Allah memberikan modal berupa akal, kemudian manusia belajar atau tidak hasilnya ada di tangan manusia itu sendiri, sementara penentuan lulus atau tidak di tangan Allah. Jika tidak belajar, kemungkinan tidak lulus. Begitulah cara kerja doa dalam kehidupan. Kita diminta untuk berikhtiar (usaha dan berdoa), lalu serahkan keputusan terakhir hanya kepada-Nya. Doa merupakan wujud eksistensi manusia, tidak ada yang tidak membutuhkan Allah. Sebagaimana sutradara, Allah harus dan selalu terlibat dalam menentukan peran kehidupan pemerannya.

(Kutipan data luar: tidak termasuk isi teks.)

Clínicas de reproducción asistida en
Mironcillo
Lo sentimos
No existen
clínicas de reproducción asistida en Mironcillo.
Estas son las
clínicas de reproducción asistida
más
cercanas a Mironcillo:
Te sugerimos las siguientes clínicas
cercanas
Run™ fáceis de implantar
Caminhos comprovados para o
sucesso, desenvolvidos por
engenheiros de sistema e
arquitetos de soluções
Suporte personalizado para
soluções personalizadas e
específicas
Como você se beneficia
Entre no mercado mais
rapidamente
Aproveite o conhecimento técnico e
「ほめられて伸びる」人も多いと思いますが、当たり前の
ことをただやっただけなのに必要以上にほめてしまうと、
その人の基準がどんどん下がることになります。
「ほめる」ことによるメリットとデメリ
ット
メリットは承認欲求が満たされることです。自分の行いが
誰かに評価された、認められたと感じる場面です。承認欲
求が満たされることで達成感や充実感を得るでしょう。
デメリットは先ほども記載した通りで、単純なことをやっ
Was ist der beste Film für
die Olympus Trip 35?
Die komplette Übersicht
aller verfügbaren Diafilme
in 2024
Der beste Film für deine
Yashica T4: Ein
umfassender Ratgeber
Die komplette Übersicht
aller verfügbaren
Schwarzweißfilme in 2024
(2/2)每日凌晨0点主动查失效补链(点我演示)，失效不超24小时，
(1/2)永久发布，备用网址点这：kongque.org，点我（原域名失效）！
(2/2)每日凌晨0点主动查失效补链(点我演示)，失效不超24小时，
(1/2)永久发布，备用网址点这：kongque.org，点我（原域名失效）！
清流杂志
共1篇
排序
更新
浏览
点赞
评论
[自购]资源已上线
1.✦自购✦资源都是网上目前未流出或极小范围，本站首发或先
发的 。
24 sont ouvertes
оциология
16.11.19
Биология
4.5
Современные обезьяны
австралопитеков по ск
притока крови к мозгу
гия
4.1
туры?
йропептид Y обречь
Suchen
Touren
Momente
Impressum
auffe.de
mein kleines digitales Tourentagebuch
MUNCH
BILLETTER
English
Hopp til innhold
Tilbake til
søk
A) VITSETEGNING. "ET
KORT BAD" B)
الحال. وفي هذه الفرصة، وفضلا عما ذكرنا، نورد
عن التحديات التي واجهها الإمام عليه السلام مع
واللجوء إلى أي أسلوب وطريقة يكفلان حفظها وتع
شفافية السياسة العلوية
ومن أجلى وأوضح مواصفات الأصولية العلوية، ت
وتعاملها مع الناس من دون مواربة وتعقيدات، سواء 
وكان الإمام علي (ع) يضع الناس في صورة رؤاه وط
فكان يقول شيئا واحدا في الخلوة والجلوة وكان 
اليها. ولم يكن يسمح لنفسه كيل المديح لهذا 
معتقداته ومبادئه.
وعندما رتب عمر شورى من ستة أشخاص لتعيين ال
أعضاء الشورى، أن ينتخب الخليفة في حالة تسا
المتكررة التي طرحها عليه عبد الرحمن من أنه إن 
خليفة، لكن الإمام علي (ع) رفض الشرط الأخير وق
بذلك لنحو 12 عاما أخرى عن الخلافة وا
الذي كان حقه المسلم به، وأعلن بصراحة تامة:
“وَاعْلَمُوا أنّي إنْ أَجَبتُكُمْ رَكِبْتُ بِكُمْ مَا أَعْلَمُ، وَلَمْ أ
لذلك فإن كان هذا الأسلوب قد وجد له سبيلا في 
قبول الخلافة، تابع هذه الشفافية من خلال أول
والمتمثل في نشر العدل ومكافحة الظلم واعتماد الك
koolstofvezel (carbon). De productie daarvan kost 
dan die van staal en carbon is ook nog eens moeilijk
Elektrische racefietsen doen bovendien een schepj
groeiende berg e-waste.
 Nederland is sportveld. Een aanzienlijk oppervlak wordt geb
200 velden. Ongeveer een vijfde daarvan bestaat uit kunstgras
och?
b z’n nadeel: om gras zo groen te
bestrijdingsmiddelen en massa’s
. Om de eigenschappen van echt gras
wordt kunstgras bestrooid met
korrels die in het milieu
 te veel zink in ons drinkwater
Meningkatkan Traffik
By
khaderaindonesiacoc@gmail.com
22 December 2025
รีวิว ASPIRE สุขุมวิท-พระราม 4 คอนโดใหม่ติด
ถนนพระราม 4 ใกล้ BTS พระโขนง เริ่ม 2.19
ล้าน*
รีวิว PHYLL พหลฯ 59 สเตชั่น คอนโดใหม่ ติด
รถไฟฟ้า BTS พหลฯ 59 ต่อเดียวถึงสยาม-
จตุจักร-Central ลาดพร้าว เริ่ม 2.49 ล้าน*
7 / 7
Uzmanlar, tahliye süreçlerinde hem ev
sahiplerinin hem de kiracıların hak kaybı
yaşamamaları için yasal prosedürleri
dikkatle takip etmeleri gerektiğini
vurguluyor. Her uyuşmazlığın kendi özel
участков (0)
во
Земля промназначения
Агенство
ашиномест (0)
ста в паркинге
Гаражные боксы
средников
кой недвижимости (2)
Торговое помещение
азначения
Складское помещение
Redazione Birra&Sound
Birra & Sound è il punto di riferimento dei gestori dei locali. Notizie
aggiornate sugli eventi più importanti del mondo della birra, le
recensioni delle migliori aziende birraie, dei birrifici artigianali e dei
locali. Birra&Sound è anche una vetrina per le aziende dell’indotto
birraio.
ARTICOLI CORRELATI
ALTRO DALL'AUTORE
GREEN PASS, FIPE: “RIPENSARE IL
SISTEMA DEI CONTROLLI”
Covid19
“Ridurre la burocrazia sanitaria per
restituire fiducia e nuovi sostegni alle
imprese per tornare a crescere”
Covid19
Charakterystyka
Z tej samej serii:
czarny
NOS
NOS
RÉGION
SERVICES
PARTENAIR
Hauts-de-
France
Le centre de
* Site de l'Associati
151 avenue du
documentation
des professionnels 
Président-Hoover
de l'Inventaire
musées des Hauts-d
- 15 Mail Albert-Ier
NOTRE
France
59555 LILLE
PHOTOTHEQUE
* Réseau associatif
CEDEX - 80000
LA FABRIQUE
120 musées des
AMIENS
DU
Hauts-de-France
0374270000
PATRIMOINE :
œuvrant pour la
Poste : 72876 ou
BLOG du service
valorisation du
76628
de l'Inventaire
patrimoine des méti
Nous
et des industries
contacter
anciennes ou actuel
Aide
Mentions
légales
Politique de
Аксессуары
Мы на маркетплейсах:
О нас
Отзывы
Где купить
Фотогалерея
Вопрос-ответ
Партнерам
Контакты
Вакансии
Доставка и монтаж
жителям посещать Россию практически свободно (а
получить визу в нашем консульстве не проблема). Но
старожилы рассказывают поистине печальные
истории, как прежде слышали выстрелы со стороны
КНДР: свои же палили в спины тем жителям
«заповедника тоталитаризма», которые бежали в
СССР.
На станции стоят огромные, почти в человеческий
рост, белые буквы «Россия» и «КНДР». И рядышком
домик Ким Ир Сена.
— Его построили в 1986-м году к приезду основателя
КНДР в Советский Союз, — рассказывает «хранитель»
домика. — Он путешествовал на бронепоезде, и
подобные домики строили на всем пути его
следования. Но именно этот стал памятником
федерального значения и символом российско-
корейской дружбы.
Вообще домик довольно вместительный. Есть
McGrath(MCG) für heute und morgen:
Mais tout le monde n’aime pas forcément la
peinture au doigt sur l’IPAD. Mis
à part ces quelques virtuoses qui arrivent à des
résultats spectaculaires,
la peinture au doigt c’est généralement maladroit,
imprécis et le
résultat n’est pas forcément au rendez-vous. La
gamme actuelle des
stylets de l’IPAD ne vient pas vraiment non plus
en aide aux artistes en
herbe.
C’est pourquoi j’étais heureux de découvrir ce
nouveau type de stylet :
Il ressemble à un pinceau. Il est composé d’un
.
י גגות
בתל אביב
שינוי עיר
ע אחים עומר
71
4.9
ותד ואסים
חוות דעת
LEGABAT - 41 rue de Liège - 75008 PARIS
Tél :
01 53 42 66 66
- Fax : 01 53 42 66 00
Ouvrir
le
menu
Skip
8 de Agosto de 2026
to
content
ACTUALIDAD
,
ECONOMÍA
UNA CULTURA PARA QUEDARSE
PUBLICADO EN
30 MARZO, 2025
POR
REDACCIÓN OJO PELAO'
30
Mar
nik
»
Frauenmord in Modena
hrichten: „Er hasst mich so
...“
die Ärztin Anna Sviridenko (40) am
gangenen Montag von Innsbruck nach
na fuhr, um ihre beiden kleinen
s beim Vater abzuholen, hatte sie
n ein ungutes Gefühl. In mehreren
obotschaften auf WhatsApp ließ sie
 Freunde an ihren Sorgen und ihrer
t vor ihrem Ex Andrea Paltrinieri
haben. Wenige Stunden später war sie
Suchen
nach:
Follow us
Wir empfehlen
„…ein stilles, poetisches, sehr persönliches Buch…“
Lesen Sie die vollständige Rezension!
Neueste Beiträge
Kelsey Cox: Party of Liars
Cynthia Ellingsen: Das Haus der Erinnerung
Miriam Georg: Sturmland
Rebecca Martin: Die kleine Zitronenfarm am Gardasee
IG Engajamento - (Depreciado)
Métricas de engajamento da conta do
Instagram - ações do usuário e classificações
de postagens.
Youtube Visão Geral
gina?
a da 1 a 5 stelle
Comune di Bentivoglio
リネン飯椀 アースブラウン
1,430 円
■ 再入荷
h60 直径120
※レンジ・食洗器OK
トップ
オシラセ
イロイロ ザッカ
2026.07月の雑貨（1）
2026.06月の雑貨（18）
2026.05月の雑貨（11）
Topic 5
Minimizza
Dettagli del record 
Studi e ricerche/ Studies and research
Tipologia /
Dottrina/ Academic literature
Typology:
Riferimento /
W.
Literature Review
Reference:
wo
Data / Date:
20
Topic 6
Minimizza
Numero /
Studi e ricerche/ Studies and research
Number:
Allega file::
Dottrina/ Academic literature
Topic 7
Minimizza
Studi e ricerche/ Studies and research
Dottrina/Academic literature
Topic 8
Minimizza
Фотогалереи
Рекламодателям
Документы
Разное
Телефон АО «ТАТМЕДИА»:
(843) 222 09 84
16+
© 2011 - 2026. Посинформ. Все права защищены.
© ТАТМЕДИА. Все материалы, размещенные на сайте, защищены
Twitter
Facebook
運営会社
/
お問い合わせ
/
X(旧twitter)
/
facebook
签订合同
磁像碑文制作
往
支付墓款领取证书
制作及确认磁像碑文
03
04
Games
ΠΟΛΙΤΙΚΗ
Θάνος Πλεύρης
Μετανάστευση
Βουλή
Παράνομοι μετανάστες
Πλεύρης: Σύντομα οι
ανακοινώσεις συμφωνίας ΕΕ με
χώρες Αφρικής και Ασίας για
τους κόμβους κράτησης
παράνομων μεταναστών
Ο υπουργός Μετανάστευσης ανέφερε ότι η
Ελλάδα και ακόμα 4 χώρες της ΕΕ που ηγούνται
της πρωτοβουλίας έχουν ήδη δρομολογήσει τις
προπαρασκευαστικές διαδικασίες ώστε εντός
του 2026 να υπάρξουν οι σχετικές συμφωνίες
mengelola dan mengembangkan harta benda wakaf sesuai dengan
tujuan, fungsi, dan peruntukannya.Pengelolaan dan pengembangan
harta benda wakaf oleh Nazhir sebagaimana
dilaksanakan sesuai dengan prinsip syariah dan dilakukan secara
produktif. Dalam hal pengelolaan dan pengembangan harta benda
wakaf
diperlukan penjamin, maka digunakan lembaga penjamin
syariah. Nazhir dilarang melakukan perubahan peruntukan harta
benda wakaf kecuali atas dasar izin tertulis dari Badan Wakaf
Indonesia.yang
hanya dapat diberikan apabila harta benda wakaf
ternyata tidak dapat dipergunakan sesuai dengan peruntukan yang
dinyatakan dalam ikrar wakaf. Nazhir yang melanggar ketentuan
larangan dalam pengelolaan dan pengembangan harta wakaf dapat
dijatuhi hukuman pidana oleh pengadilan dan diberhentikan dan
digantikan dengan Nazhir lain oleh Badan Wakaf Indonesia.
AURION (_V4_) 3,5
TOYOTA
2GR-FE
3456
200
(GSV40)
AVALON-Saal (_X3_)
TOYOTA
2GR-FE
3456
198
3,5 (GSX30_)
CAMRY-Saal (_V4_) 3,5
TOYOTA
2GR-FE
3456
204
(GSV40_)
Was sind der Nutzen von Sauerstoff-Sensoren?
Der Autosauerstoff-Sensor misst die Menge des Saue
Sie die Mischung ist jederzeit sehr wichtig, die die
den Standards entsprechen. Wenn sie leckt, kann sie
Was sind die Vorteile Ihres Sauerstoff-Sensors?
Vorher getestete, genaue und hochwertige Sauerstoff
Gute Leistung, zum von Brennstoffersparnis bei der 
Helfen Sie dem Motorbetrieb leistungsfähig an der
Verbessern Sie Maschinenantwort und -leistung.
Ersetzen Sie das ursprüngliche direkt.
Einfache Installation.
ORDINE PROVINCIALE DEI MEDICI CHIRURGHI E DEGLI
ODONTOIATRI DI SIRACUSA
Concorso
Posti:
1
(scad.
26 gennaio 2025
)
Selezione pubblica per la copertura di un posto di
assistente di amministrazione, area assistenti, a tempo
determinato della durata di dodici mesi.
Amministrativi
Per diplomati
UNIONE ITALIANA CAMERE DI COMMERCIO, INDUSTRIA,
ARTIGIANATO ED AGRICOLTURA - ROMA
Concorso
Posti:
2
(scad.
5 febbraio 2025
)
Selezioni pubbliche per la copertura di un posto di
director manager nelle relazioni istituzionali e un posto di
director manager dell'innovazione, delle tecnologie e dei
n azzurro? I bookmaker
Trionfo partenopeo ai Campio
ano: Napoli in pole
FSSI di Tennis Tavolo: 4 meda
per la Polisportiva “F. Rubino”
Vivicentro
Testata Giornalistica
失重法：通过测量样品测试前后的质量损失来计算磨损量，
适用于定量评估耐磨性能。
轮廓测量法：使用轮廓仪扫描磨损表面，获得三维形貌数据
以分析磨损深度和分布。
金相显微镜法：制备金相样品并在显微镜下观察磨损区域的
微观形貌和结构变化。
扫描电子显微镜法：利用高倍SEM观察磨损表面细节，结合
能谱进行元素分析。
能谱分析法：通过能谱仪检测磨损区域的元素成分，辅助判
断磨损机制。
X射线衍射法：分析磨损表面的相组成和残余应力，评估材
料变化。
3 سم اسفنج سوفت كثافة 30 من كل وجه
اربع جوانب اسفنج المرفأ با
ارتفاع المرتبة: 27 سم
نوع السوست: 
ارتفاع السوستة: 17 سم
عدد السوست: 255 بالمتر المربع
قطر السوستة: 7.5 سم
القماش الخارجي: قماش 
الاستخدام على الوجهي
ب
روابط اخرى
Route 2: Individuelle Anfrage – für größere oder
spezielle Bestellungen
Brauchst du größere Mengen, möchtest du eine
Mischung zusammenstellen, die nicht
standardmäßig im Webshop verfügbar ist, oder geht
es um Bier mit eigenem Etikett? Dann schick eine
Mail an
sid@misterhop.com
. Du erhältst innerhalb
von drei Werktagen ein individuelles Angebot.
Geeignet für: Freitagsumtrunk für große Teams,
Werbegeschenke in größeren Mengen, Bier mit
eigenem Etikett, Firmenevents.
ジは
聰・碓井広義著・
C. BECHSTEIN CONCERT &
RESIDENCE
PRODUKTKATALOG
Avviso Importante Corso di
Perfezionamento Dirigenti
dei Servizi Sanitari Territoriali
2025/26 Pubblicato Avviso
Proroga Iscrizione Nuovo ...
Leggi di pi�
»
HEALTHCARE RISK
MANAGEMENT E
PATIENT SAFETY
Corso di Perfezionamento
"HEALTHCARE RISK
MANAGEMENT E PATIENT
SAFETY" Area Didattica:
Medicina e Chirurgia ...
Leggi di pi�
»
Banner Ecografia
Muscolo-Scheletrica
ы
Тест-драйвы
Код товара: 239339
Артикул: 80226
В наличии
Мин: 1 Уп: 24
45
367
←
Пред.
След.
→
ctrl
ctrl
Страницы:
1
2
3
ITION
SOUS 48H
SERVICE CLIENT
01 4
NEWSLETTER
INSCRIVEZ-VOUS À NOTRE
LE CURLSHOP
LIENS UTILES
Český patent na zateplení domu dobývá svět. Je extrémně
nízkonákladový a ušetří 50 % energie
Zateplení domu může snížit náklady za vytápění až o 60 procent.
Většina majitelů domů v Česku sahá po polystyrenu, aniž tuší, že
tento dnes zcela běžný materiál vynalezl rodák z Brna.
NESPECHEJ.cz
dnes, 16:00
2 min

“Do not pray for easy lives, pray to be stronger men. Do not pray for tasks equal to your powers, pray for powers equal to your tasks”—Phillips Brooks.
Itulah filosofi doa. Jangan berdoa untuk hidup yang mudah, berdoalah untuk menjadi orang yang lebih kuat. Jangan berdoa untuk ujian yang setara dengan kekuatan diri, tapi berdoalah untuk kekuatan yang setara dengan ujian yang dihadapi. Doa yang sungguh-sungguh mampu mengubah hidup kita. Seperti yang dituturkan Ustaz Faiz, sebelum berdoa, tegaskan dalam diri tentang kelemahan kita sebagai seorang hamba. Hanya Allah tempat bersandar satu-satunya. Barulah kemudian permohonan, keinginan, menunggu dalam raja' (pengharapan), kepasrahan penerimaan dalam tawakal.
Doa mengajarkan tentang ketulusan dalam mencintai-Nya, dan hikmah dari ketulusan doa bahwa hidup ini butuh tiga bekal, yakni keikhalasan, keberanian, dan kebijaksanaan.